Industrie agrolimentaire: le PLQ propose un Code de conduite pour plus d’équité

Samuel Duchaine
Samuel Duchaine
Le Quotidien
La cheffe du Parti libéral du Québec (PLQ), Dominique Anglade, a lancé la proposition d’un Code de conduite pour défendre et protéger l’industrie agroalimentaire du Saguenay-Lac-Saint-Jean. Le Code encadrerait les contrats d’approvisionnement avec des mécanismes de résolution des différends et des règles entourant l’ajustement des prix et le retour de marchandises.

Mme Anglande juge qu’il existe un déséquilibre de pouvoir entre les producteurs locaux et les grandes chaînes commerciales d’alimentation. C’est pour corriger cette iniquité, soutenir la vitalité du Saguenay–Lac-Saint-Jean et pérenniser les fermes familiales qu’elle a lancé l’idée du Code de conduite.

« Il est temps de faire un pas de plus pour notre autonomie alimentaire et d’offrir un environnement commercial plus prévisible et durable pour tous. Au cours des derniers mois, Walmart et d’autres grands détaillants ont annoncé leur intention d’imposer de nouveaux frais à leurs fournisseurs, sans même consulter notre industrie agroalimentaire. Au PLQ, nous n’acceptons pas que ces bannières géantes changent les règles du jeu de manière unilatérale, au détriment de nos entreprises québécoises et de nos fermes familiales du Saguenay–Lac-Saint-Jean, et encore moins en pleine pandémie », a fait savoir Mme Anglade dans un communiqué.

Elle croit que ce code pourrait redonner du pouvoir aux producteurs locaux et ainsi influencer l’économie régionale. « En se dotant d’un Code de conduite, on permettrait à notre industrie agroalimentaire du Saguenay–Lac-Saint-Jean d’avoir de la prévisibilité, de mieux rémunérer les travailleurs et d’employer des techniques agricoles moins intensives et plus durables.

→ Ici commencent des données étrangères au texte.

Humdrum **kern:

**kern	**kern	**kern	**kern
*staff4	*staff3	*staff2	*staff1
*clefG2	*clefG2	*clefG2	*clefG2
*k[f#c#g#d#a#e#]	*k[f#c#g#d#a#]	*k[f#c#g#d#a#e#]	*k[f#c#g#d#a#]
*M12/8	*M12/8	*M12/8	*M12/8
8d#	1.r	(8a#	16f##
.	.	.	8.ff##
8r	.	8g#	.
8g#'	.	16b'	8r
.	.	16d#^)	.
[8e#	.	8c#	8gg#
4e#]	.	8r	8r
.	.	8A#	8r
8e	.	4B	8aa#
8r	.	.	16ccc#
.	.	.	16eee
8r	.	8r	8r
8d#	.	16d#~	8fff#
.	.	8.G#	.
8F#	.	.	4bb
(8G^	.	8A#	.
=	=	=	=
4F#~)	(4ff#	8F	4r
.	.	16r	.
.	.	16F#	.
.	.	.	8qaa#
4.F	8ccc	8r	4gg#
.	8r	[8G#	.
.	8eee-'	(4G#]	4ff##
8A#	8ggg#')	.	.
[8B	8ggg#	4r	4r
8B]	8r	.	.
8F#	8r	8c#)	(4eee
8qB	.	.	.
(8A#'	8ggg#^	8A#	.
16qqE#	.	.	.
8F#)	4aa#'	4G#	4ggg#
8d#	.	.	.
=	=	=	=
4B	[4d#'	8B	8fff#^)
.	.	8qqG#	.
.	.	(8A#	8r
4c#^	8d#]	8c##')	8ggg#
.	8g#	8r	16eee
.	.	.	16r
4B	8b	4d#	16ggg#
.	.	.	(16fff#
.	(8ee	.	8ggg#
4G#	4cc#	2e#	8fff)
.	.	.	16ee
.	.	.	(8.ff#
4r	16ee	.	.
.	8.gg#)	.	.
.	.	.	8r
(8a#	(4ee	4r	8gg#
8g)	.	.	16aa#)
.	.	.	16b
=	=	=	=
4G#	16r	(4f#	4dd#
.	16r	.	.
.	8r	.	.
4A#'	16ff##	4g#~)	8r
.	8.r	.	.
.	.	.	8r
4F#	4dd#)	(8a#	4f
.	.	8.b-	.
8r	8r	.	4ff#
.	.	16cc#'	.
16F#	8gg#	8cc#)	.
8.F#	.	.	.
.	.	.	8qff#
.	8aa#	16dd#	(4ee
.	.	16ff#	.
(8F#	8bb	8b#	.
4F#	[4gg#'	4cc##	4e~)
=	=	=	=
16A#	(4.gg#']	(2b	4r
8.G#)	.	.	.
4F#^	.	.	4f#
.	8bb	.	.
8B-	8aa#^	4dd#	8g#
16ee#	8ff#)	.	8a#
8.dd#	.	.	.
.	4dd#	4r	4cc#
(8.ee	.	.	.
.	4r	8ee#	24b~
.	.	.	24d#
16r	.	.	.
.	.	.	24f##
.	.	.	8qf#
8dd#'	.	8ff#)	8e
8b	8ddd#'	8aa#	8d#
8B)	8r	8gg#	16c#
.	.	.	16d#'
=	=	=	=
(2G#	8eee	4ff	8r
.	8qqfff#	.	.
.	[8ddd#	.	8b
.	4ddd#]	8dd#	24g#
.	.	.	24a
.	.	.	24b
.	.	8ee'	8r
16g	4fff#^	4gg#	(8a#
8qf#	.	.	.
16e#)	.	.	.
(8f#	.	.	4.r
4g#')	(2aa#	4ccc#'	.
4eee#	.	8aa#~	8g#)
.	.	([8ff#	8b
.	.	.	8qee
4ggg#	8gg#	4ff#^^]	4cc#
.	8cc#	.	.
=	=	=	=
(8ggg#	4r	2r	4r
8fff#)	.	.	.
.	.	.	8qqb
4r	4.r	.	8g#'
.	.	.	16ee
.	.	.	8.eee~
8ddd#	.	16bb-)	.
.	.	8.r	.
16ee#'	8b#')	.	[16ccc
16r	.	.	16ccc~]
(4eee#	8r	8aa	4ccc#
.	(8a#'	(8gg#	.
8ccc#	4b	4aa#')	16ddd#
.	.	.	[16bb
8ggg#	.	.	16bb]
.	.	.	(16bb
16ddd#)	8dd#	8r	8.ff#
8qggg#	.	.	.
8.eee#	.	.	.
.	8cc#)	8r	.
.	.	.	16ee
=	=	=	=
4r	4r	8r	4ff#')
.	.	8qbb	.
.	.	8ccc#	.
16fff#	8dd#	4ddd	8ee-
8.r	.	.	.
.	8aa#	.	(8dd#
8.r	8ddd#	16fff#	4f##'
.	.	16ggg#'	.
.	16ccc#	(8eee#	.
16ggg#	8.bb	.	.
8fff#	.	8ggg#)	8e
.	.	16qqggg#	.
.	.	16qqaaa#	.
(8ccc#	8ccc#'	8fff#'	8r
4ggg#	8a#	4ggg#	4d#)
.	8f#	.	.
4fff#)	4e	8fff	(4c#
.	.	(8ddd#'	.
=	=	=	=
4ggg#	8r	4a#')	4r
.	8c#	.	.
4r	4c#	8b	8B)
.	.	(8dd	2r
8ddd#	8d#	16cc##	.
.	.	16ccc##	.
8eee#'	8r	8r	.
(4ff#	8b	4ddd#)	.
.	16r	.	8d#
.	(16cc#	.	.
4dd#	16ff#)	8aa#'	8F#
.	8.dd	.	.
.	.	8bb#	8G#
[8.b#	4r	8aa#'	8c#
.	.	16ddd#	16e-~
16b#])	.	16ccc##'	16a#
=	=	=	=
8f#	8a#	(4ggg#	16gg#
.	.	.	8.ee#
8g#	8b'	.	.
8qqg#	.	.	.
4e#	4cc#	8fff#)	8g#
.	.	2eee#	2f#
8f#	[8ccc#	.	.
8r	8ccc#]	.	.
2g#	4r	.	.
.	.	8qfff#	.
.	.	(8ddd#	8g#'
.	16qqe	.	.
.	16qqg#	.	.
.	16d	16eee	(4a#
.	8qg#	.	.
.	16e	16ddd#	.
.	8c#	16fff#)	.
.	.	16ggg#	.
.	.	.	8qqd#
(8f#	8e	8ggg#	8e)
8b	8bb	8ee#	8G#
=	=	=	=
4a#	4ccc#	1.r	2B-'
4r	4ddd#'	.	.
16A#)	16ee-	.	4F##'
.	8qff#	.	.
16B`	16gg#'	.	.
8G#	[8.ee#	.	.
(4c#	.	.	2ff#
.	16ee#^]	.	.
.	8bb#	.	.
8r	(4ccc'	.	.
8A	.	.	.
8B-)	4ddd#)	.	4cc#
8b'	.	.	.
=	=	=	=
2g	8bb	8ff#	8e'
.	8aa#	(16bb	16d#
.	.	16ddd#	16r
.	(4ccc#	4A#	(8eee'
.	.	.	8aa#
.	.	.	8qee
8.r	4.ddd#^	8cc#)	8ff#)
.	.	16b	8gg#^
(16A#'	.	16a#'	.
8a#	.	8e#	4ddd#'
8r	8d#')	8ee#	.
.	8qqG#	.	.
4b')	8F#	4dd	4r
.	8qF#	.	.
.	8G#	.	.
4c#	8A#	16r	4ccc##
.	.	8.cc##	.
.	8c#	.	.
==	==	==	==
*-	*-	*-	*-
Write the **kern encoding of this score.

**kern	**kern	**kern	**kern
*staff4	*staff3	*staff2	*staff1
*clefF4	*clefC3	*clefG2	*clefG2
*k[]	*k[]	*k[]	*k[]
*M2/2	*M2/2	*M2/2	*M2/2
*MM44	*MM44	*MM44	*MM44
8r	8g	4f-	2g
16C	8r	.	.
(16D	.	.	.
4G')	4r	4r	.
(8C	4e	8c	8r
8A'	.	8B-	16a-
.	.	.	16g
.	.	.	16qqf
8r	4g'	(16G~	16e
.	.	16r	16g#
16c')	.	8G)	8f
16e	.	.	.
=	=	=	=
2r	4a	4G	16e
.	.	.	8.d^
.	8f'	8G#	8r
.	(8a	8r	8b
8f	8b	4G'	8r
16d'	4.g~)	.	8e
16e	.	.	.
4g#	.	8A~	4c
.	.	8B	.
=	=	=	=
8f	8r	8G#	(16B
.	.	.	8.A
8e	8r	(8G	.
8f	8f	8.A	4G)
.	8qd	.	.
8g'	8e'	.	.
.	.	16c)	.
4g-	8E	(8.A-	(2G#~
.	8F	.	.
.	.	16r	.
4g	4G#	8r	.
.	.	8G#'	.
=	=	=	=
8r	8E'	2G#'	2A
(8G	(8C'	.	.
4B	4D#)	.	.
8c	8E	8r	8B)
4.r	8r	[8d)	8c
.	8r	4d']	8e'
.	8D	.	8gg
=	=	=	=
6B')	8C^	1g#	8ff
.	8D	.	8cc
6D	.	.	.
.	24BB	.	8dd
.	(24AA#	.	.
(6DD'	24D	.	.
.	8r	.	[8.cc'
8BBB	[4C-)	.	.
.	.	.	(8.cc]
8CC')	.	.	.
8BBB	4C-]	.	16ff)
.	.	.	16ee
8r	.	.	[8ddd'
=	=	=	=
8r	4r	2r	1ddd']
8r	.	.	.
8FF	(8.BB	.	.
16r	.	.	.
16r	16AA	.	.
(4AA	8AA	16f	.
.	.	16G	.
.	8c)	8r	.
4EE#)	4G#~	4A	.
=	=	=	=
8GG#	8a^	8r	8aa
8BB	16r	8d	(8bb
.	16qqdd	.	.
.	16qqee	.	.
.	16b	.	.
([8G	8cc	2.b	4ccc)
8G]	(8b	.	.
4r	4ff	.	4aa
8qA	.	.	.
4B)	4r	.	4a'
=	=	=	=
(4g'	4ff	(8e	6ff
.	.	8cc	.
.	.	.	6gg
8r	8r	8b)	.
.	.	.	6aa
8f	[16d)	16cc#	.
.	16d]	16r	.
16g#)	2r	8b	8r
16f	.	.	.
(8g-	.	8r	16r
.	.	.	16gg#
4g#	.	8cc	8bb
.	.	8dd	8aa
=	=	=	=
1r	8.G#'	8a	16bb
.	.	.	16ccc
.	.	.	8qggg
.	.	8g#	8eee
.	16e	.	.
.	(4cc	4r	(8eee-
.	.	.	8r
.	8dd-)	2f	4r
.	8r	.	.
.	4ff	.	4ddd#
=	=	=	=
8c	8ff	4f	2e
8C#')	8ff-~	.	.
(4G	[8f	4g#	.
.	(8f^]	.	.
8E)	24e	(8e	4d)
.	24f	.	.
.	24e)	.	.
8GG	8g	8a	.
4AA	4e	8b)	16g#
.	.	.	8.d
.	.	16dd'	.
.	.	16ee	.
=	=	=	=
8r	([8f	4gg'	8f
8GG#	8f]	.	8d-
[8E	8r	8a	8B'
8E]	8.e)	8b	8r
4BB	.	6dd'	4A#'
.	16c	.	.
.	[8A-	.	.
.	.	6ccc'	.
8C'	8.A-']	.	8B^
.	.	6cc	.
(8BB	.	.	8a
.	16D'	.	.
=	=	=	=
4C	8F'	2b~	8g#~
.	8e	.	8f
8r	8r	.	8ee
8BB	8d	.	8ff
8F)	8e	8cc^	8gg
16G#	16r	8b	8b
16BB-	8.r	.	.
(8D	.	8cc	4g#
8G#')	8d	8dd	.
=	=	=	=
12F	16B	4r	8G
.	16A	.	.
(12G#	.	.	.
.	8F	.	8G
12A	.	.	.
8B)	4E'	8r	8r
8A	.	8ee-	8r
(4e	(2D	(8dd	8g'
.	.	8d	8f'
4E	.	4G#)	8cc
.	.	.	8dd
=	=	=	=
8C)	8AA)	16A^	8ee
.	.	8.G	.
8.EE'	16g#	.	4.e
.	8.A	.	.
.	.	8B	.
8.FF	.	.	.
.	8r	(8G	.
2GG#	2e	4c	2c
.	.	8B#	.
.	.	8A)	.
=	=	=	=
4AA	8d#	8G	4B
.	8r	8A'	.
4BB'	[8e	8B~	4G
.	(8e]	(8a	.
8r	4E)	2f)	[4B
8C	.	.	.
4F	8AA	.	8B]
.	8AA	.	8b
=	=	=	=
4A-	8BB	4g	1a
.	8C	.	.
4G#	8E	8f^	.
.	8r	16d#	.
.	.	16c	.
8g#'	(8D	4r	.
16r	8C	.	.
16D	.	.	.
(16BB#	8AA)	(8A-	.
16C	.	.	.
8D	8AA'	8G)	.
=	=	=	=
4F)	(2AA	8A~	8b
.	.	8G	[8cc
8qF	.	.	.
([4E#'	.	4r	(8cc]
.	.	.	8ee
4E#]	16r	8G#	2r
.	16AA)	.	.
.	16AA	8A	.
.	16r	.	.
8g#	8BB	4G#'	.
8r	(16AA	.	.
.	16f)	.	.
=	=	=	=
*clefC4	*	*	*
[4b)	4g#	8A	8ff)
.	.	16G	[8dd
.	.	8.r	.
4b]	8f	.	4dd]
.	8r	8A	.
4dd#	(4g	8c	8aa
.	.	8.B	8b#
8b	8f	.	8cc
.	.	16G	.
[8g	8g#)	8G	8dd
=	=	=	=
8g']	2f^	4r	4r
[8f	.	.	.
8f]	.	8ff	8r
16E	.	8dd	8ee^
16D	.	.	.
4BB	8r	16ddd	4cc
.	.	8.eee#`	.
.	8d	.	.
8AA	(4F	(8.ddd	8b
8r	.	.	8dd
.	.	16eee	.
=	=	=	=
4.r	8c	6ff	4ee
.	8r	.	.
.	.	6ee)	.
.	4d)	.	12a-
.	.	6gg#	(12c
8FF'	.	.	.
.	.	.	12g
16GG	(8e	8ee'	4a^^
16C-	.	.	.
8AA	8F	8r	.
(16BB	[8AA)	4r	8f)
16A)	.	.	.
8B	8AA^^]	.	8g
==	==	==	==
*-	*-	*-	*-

À terme, c’est la vitalité même de la région qui en bénéficie. »

Le PLQ fait état que les associations de fournisseurs et l’industrie agroalimentaire du Québec et du Canada réclament ce type d’intervention depuis longtemps et que cette pratique est courante à travers le monde, notamment en Angleterre et en France.

Mme Anglade est cependant consciente que l’adoption d’un tel système de fonctionnement ne serait pas la recette miracle, mais croit que ce serait grandement profitable pour la région.

« L’adoption d’un Code de conduite au Québec ne réglerait pas tout, mais cette mesure nous permettrait de rétablir l’équité et de dire à nos producteurs, nos fournisseurs et nos transformateurs du Saguenay–Lac-Saint-Jean que nous sommes avec eux. Par ailleurs, pour que le Code de conduite puisse jouer pleinement son rôle, il serait essentiel que l’Ontario ou le gouvernement canadien adopte une mesure similaire. Ce sont des discussions qui peuvent être mises de l’avant par le gouvernement du Québec. Ce que nous proposons existe et fonctionne ailleurs sur la planète, alors pourquoi pas ici ? », a conclu Dominique Anglade.